Moles of S203^2- = (molarity)(volume):
=(0.032400 mol/L)(0.053 litres S203^2-)
= 0.03240 moles S203^2-
Moles if I2 based on Equation #2:
Moles I2 = (1/2)( 0.03240 moles S203^2-)
= .00086 moles I2
Moles of ClO^- based on Equation #1:
Moles ClO-(aq) = (2/3)(.00086 moles I2)
= .00057 moles ClO^3-
moles of ClO-(aq) = moles of NaOCl
.00057 moles ClO^3- = .00057 moles NaOCl
NaOCl mass = (molar mass * moles) = (74) (.00057) = 0.04235 g
Do we assume this gives us grams of NaOCl per 0.5 mL of bleach solution, since we didn’t divide or multiply 0.0005 L with anything? And to make it NaOCl / 100 mLs of bleach do we multiply the by 100?
Okay its not lettin me post up i dunt knwo why but the answer i got was
NaOCl mass = (molar mass * moles)
= (74) (.00057) = 0.04235 g
Do we assume this gives us grams of NaOCl per 0.5 mL of bleach solution, since we didn’t divide or multiply 0.0005 L with anything? And to make it NaOCl / 100 mLs of bleach do we multiply the by 100?
Moles of S203^2- = (molarity)(volume):
=(0.032400 mol/L)(0.053 litres S203^2-)
= 0.03240 moles S203^2-
I don't know if you made a typo or not but 0.03240 x 0.0530 is not 0.03240. You need to check your arithmetic. I get something like 0.064 or so for g NaOCl. That is g NaOCl in 0.5 mL (as GK said in his first response to your last posting). So you multiply this (again, just as he said) by 100/0.5 if you want the answer in g/100 mL. By the way, the molar mass of NaOCl is 74.44 and not 74.0. One reason you may be having trouble posting is you can not copy and paste. Try typing it in and you should have no trouble.
To answer your question, let's break down the calculations and understand each step.

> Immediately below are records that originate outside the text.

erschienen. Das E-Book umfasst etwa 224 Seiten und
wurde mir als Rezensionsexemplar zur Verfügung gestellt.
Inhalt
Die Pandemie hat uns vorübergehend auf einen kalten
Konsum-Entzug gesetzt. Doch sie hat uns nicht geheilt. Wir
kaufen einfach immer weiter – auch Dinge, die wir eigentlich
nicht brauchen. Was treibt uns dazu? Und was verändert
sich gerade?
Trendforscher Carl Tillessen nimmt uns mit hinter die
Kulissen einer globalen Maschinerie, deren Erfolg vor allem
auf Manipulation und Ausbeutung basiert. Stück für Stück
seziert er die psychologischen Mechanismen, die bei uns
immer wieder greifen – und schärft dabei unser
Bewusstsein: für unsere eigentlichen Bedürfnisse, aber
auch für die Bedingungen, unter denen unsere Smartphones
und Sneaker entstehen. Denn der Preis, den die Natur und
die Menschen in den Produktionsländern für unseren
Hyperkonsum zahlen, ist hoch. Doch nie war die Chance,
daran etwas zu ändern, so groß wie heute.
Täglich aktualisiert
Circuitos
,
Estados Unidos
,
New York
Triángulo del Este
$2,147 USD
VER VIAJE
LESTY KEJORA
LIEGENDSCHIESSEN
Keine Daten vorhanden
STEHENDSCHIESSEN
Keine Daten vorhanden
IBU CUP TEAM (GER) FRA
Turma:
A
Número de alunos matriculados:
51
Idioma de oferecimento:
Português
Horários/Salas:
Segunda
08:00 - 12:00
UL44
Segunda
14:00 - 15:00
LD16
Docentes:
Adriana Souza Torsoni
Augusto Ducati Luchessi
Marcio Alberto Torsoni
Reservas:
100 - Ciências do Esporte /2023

First, we have the moles of S203^2-:
Moles of S203^2- = (molarity)(volume) = (0.032400 mol/L)(0.053 L S203^2-) = 0.03240 moles S203^2-
Next, we have the moles of I2 based on Equation #2:
Moles I2 = (1/2)(0.03240 moles S203^2-) = 0.00086 moles I2
Then, we have the moles of ClO^- based on Equation #1:
Moles ClO-(aq) = (2/3)(0.00086 moles I2) = 0.00057 moles ClO^3-
Now, you are asking how to convert moles of ClO-(aq) to grams of NaOCl in a given amount of bleach solution.
Since the molar mass of NaOCl is 74 g/mol, we can calculate the mass of NaOCl using the formula: mass = (molar mass) * (moles).

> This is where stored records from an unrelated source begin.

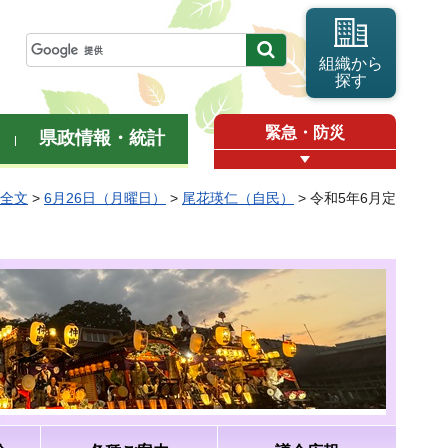
組織から
探す
緊急・防災
県政情報・統計
弁全文
>
6月26日（月曜日）
>
尾花瑛仁（自民）
> 令和5年6月定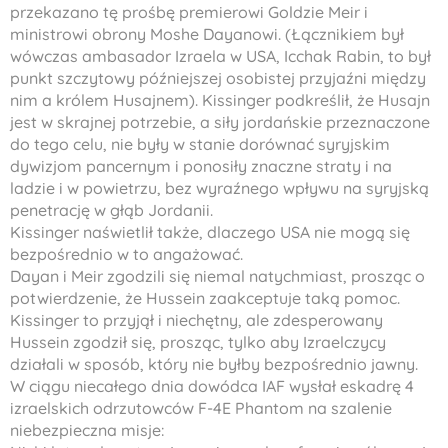
przekazano tę prośbę premierowi Goldzie Meir i
ministrowi obrony Moshe Dayanowi. (Łącznikiem był
wówczas ambasador Izraela w USA, Icchak Rabin, to był
punkt szczytowy późniejszej osobistej przyjaźni między
nim a królem Husajnem). Kissinger podkreślił, że Husajn
jest w skrajnej potrzebie, a siły jordańskie przeznaczone
do tego celu, nie były w stanie dorównać syryjskim
dywizjom pancernym i ponosiły znaczne straty i na
ladzie i w powietrzu, bez wyraźnego wpływu na syryjską
penetrację w głąb Jordanii.
Kissinger naświetlił także, dlaczego USA nie mogą się
bezpośrednio w to angażować.
Dayan i Meir zgodzili się niemal natychmiast, prosząc o
potwierdzenie, że Hussein zaakceptuje taką pomoc.
Kissinger to przyjął i niechętny, ale zdesperowany
Hussein zgodził się, prosząc, tylko aby Izraelczycy
działali w sposób, który nie byłby bezpośrednio jawny.
W ciągu niecałego dnia dowódca IAF wysłał eskadrę 4
izraelskich odrzutowców F-4E Phantom na szalenie
niebezpieczna misje: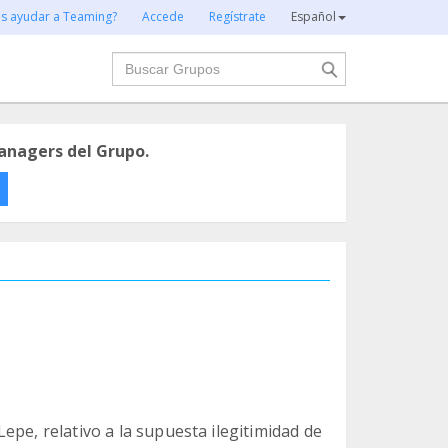
es ayudar a Teaming?
Accede
Regístrate
Español
Buscar
anagers del Grupo.
epe, relativo a la supuesta ilegitimidad de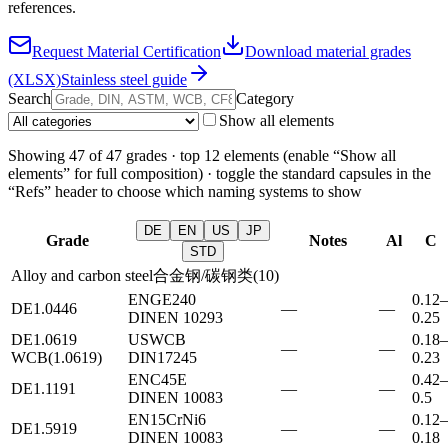
references.
Request Material Certification
Download material grades
(XLSX)
Stainless steel guide
Search
Category
Show all elements
Showing
47
of
47
grades ·
top 12 elements (enable “Show all
elements” for full composition)
· toggle the standard capsules in the
“Refs” header to choose which naming systems to show
DE
EN
US
JP
Grade
Notes
Al
C
STD
Alloy and carbon steel
合金钢/碳钢类
(
10
)
EN
GE240
0.12–
DE
1.0446
—
—
DIN
EN 10293
0.25
DE
1.0619
US
WCB
0.18–
—
—
WCB(1.0619)
DIN
17245
0.23
EN
C45E
0.42–
DE
1.1191
—
—
DIN
EN 10083
0.5
EN
15CrNi6
0.12–
DE
1.5919
—
—
DIN
EN 10083
0.18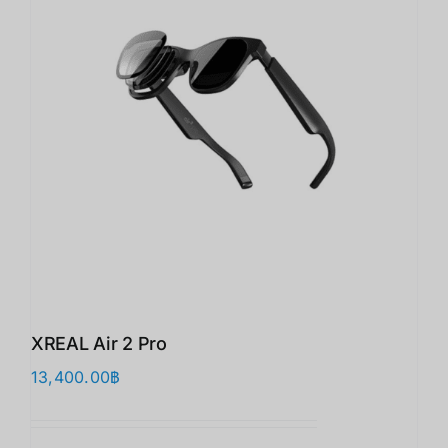
XREAL Air 2 Pro
13,400.00
฿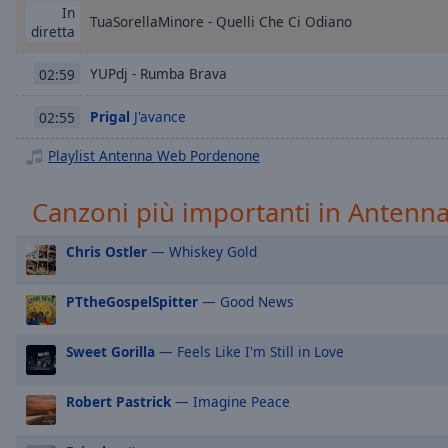
Chapters
In
TuaSorellaMinore - Quelli Che Ci Odiano
diretta
Descriptions
YUPdj - Rumba Brava
02:59
descriptions
off
,
Prigal
J'avance
02:55
selected
Playlist Antenna Web Pordenone
Subtitles
subtitles
Canzoni più importanti in Anten
settings
,
opens
Chris Ostler
— Whiskey Gold
subtitles
settings
PTtheGospelSpitter
— Good News
dialog
subtitles
Sweet Gorilla
— Feels Like I'm Still in Love
off
,
selected
Robert Pastrick
— Imagine Peace
Audio
Track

Therefore, the mass of NaOCl in grams would be:
NaOCl mass = (74 g/mol) * (0.00057 moles) = 0.04235 g
Now, if you want to determine the grams of NaOCl per 0.5 mL of bleach solution, you need to divide the mass of NaOCl by the volume of bleach solution, which is 0.5 mL.
To convert this to NaOCl per 100 mL of bleach solution, you would then multiply the result by 100, since 0.5 mL is 1/200th of 100 mL.
I hope this clarifies the calculations for you. Let me know if you have any further questions!